Anúncio de contingenciamento de mais de 40% das despesas do Ministério da Ciência, Tecnologia, Inovação e Comunicação (MCTIC) preocupa cientistas da região, que vivem o momento mais crítico dos últimos 40 anos.

Anna Peres | Conexão AMZ

A maior biodiversidade do planeta pode gerar um lucro bilionário. Lá fora. O anúncio de novos cortes no investimento de ciência e tecnologia, no Brasil, impacta diretamente o desenvolvimento socioeconômico da região amazônica. “Enquanto nós não estivermos investigando as possibilidades de fármacos e toda a riqueza da biodiversidade da nossa região, pesquisadores estrangeiros estarão levando amostras daqui para fazer pesquisas lá fora e patenteando produtos que vão gerar muito dinheiro para eles e nada para nós”, alertou o professor Emmanuel Zagury Tourinho, reitor da Universidade Federal do Pará (UFPA). 

Essa semana, Tourinho conversou com a reportagem do Conexão AMZ e comentou o anúncio de contingenciamento de 42,27% das despesas do Ministério da Ciência, Tecnologia, Inovação e Comunicação (MCTIC), feito na semana passada pelo governo federal. O contingenciamento ainda não é um corte, mas significa a suspensão do compromisso do governo de liberar recurso, que pode ou não ser liberado, dependendo de como estiverem as contas públicas até o final do ano. “O problema é que tanto as agências (de fomento à pesquisa) quanto o Ministério não podem contratar nada, pois não sabem se vão ter recurso”, explica.

Segundo ele, a medida agrava e muito a situação de penúria em que já se encontra a ciência nacional. “A ciência brasileira vive o momento mais crítico dos últimos 40 anos”, acredita.

Na Amazônia, de acordo com Tourinho, é quase impossível controlar o fluxo de amostras de biodiversidade que podem ser levadas por pesquisadores estrangeiros. “Até a poeira que vai na bota é rica em material e informação para pesquisa”, comentou.

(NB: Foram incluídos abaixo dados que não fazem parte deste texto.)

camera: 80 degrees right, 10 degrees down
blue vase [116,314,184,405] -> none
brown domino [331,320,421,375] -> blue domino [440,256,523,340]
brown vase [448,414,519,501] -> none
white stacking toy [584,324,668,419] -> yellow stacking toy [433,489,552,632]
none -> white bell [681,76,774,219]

O que coloca o Brasil na vanguarda é a possibilidade de sair na frente, mas que fica seriamente ameaçada sem recursos para investir em pesquisas.

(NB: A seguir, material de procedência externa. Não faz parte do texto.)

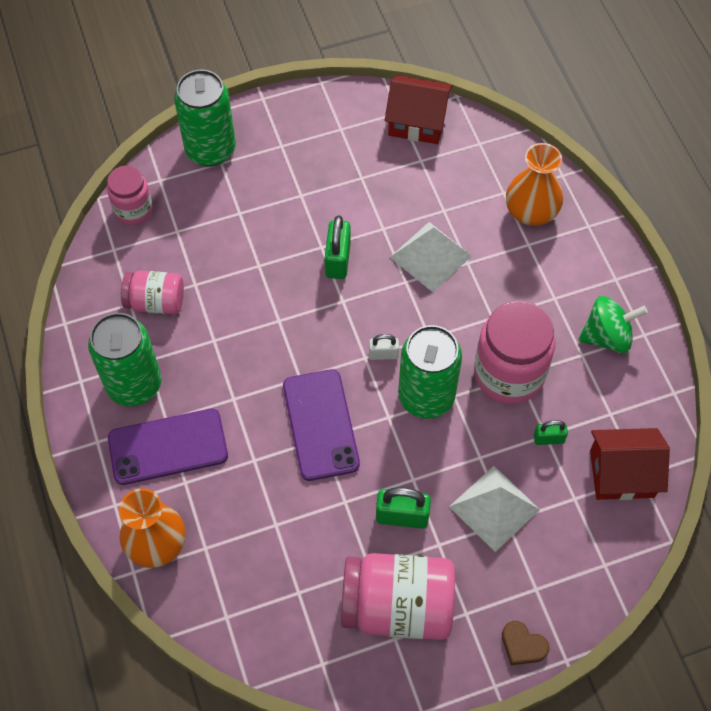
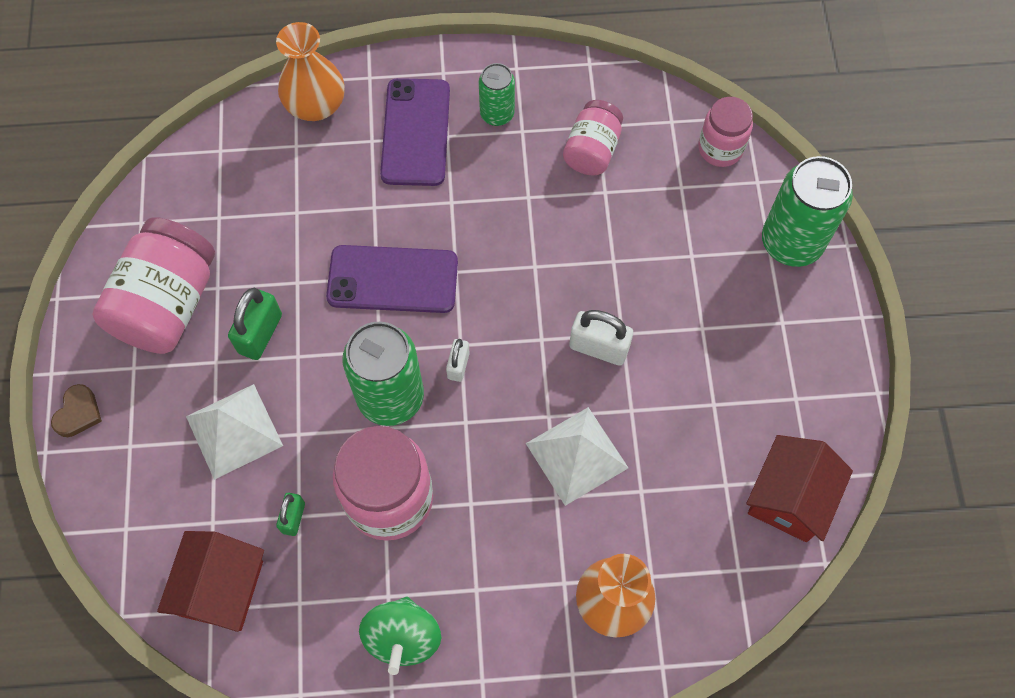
camera: 105 degrees right, 5 degrees up
green can [88,313,161,406] -> green can [479,63,515,126], size x0.57
green padlock [325,215,351,279] -> white padlock [569,310,633,366]
brown heart [502,621,549,665] -> brown heart turned 150 degrees clockwise [51,384,102,437]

“Se estivéssemos investindo, estaríamos na frente, pois toda essa riqueza está no nosso quintal e temos o caminho das pedras, pois já conhecemos muito dessa biodiversidade, mas precisamos de um investimento intensivo para fazer esse aproveitamento de forma sustentável, como precisamos que seja, para que represente também melhoria na qualidade de vida dos povos da Amazônia.”

A falta de investimentos em pesquisa e tecnologia, segundo o reitor, cobrará um preço alto ao Brasil, tanto social quanto economicamente. “À medida que vamos suspendendo o investimento, vamos nos distanciando da fronteira do conhecimento. Quanto mais nos distanciamos, menos competitivos nos tornamos e menos capacidade o país terá de se fazer protagonista na economia mundial”, explica.

“Hoje, estamos trabalhando o mínimo possível para manter os laboratórios funcionando, mas não conseguimos desenvolver projetos mais arrojados por falta de investimentos. Vários grupos de pesquisa estão cancelando projetos e pesquisadores estão indo para o exterior. A China, por exemplo, está recrutando pesquisadores brasileiros”, completou.

Recursos

O recurso para investimento em ciência é oriundo do orçamento das próprias universidades – que também sofreram cortes nos últimos anos – e, principalmente, captado junto ao MCTIC e às agencias federais de pesquisa como CNPq e Capes, que têm sofrido cortes acentuados de verbas.

Para se ter uma ideia, de acordo com Tourinho, o recurso disponível hoje é 30% menor do que se tinha há cinco anos. “Hoje, as agências mal conseguem pagar as bolas que já contrataram. Não é possível aproveitar a capacidade cientifica instalada no Brasil para alavancar pesquisas e desenvolvimento nas áreas que são estratégicas para a economia do país.”

Apesar de ainda não terem cortado bolsas de estudo, as agências não conseguiram acompanhar o aumento do volume de pesquisas, o que deixa muitos pesquisadores fora da Universidade por não terem meios de financiar os projetos.

Para Tourinho, a crise comprometeu a trajetória de sucesso percorrida pelo país nos últimos 10 anos. Entre 2003 e 2013, o Brasil passou de 23º para 13º produtor de ciência no mundo. A partir daí, o país estagnou e, agora, começa a cair. “Enquanto na China, diante da crise, aumentou-se o investimento em ciência e tecnologia, o Brasil fez contrário e reduziu o investimento a um ponto em que, hoje, o sistema nacional de pesquisa e desenvolvimento cientifico e tecnológico está no limite da sua condição de sobrevivência.”